Help! Kinetics and the Rate of Formation???

For the following reaction, write expressions for the rate of formation of each of the products.
3 A + 2 B + 2 C → D + 3 E + 4 F

Answer 1

Well, by definition, `D` has the rate of reaction. It's a product, with a coefficient of 1.

`r(t) = +1/1(Delta[D])/(Deltat)`

How do we suppose we equalize all the rates? In forward reactions, reactants cannot appear. Products cannot disappear.

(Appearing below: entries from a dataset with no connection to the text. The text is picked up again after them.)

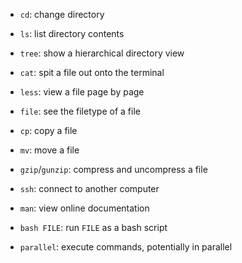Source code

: * `cd`: change directory
* `ls`: list directory contents
* `tree`: show a hierarchical directory view

* `cat`: spit a file out onto the terminal
* `less`: view a file page by page
* `file`: see the filetype of a file

* `cp`: copy a file
* `mv`: move a file

* `gzip`/`gunzip`: compress and uncompress a file
* `ssh`: connect to another computer
* `man`: view online documentation
* `bash FILE`: run `FILE` as a bash script
* `parallel`: execute commands, potentially in parallel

So some human intervention is necessary... aka, normalization.

There are `color(red)(3)` `A` and `color(red)(2)` `C` reactants, and `color(red)(4)` `F` products for every `1` `D` product. Thus,

`overbrace(color(red)(-)1/color(red)(3)(Delta[A])/(Deltat) = [ . . . ] = color(red)(-)1/color(red)(2)(Delta[C])/(Deltat))^("reactants") = overbrace(+1/color(red)(1)(Delta[D])/(Deltat) = [ . . . ] = +1/color(red)(4)(Delta[F])/(Deltat) )^"products" = r(t)`

And with that, `A`, which disappears three times as fast as `D` appears, now is scaled such that it equals the rate of reaction. So how is this done for the rest of the substances in solution?